You may have gotten together with your partner because of similarities, but eventually, over time, you began to see the differences.
Couples commonly connect over similarities and disagree over differences; not understanding and allowing for differences is most often what provokes anger.
Being angry isn’t a problem if anger can be handled constructively, however many couples have learned to use their anger in a destructive way. They may have grown up believing anger equals aggression, or that being angry confers the right to be out of control, disrespectful or act like a child.
Because of mistaken ideas about anger, many couples find themselves in a pattern of fighting that is not fair. Everyone loses. No one is safe and nothing ever gets resolved.
Here is a list of some of the common ways couples fight unfairly:
- Blaming rather than stating how you feel
- Threats of violence (or actual violence)
- Fighting late at night, at mealtimes, or other vulnerable times
- Being critical or sarcastic
- Saying “you always” or “you never”
- Screaming, with or without name-calling and abusive language
- Someone always has to be right and someone always has to be wrong
- Dramatic exits and/or threats of abandonment
- Refusing to stop when someone asks for a time-out
Creating Safety means bringing boundaries into your couple communication, identifying and eliminating unfair fighting. You create an agreement that allows you to use your feelings – especially anger — as information, create space for differences, respect each other’s need for time-outs and not damage, frighten or otherwise re-traumatize each other.
Sample Safety Guidelines for Couples
- No talking about triggering topics before work, at meals or in the car
- No sarcasm or name-calling
- No hanging up the phone on each other
- Use “I feel” statements
- If one person wants to stop, stop (but agree to talk at a later time)

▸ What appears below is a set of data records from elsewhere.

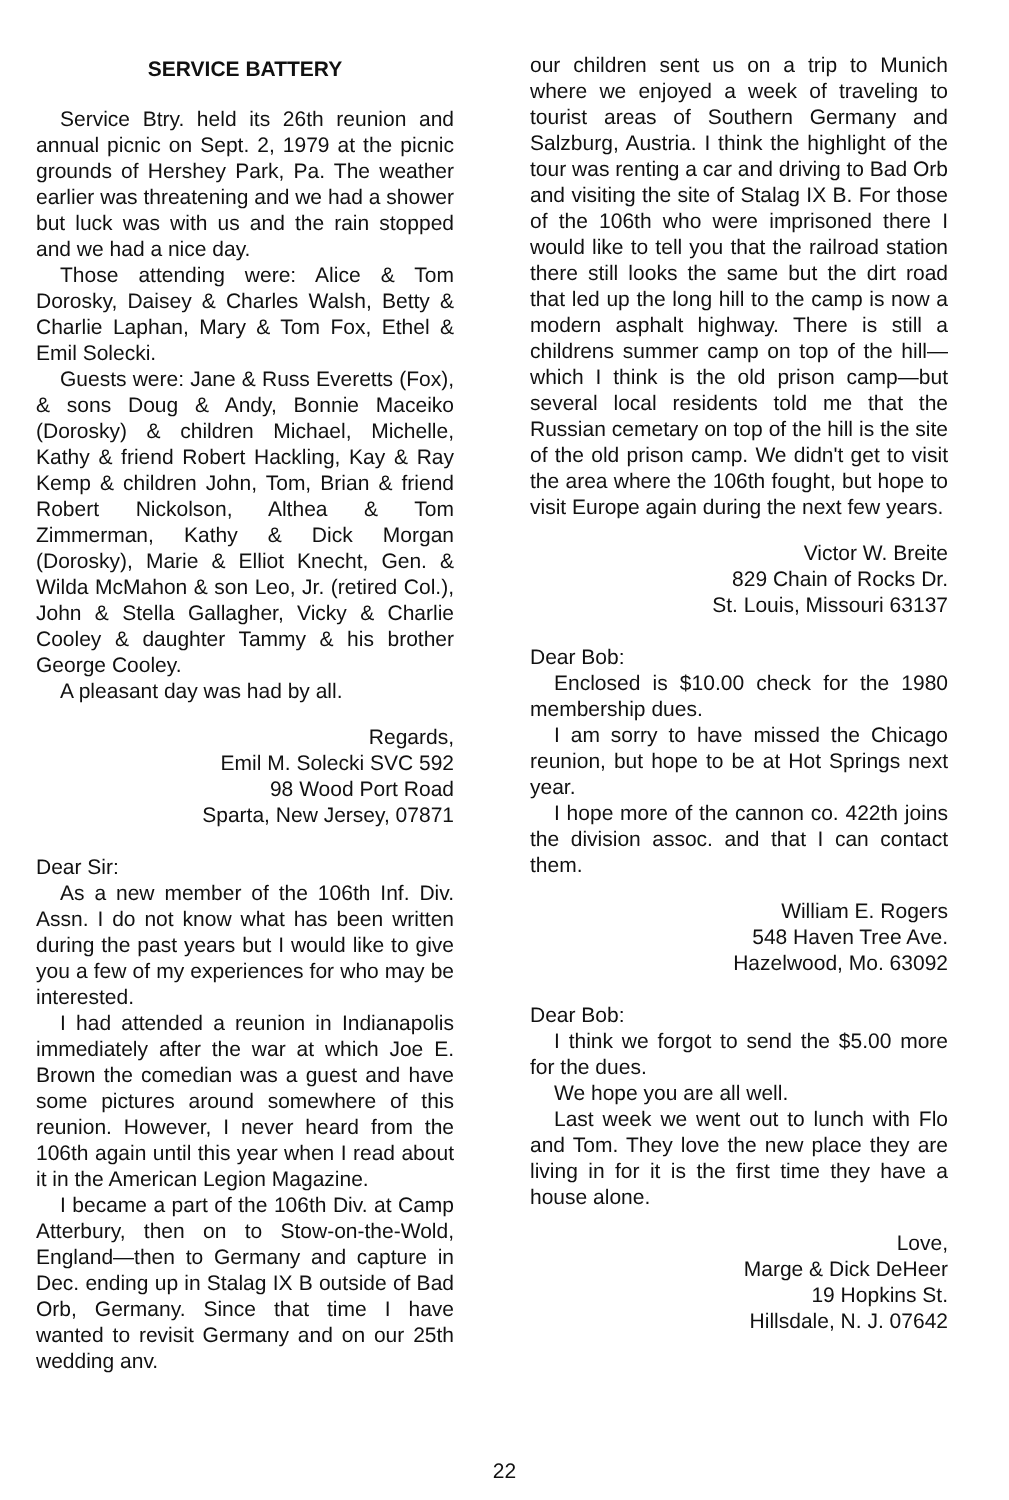SERVICE BATTERY
Service Btry. held its 26th reunion and annual picnic on Sept. 2, 1979 at the picnic grounds of Hershey Park, Pa. The weather earlier was threatening and we had a shower but luck was with us and the rain stopped and we had a nice day.
Those attending were: Alice & Tom Dorosky, Daisey & Charles Walsh, Betty & Charlie Laphan, Mary & Tom Fox, Ethel & Emil Solecki.
Guests were: Jane & Russ Everetts (Fox), & sons Doug & Andy, Bonnie Maceiko (Dorosky) & children Michael, Michelle, Kathy & friend Robert Hackling, Kay & Ray Kemp & children John, Tom, Brian & friend Robert Nickolson, Althea & Tom Zimmerman, Kathy & Dick Morgan (Dorosky), Marie & Elliot Knecht, Gen. & Wilda McMahon & son Leo, Jr. (retired Col.), John & Stella Gallagher, Vicky & Charlie Cooley & daughter Tammy & his brother George Cooley.
A pleasant day was had by all.
Regards,
Emil M. Solecki SVC 592
98 Wood Port Road
Sparta, New Jersey, 07871
Dear Sir:
As a new member of the 106th Inf. Div. Assn. I do not know what has been written during the past years but I would like to give you a few of my experiences for who may be interested.
I had attended a reunion in Indianapolis immediately after the war at which Joe E. Brown the comedian was a guest and have some pictures around somewhere of this reunion. However, I never heard from the 106th again until this year when I read about it in the American Legion Magazine.
I became a part of the 106th Div. at Camp Atterbury, then on to Stow-on-the-Wold, England—then to Germany and capture in Dec. ending up in Stalag IX B outside of Bad Orb, Germany. Since that time I have wanted to revisit Germany and on our 25th wedding anv.
our children sent us on a trip to Munich where we enjoyed a week of traveling to tourist areas of Southern Germany and Salzburg, Austria. I think the highlight of the tour was renting a car and driving to Bad Orb and visiting the site of Stalag IX B. For those of the 106th who were imprisoned there I would like to tell you that the railroad station there still looks the same but the dirt road that led up the long hill to the camp is now a modern asphalt highway. There is still a childrens summer camp on top of the hill—which I think is the old prison camp—but several local residents told me that the Russian cemetary on top of the hill is the site of the old prison camp. We didn't get to visit the area where the 106th fought, but hope to visit Europe again during the next few years.
Victor W. Breite
829 Chain of Rocks Dr.
St. Louis, Missouri 63137
Dear Bob:
Enclosed is $10.00 check for the 1980 membership dues.
I am sorry to have missed the Chicago reunion, but hope to be at Hot Springs next year.
I hope more of the cannon co. 422th joins the division assoc. and that I can contact them.
William E. Rogers
548 Haven Tree Ave.
Hazelwood, Mo. 63092
Dear Bob:
I think we forgot to send the $5.00 more for the dues.
We hope you are all well.
Last week we went out to lunch with Flo and Tom. They love the new place they are living in for it is the first time they have a house alone.
Love,
Marge & Dick DeHeer
19 Hopkins St.
Hillsdale, N. J. 07642
22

- No blaming each other for hurt feelings
- Talk about painful feelings no more than 20 minutes at a time and not after 9 pm
- No threatening to leave the relationship
You can use any or all of these sample guidelines or create your own. There is no wrong way to create safety as long as both parties agree. Start small; changing any one of these items can have a big impact. Even talking about the desire to create safety for each other can have a profound effect on your relationship.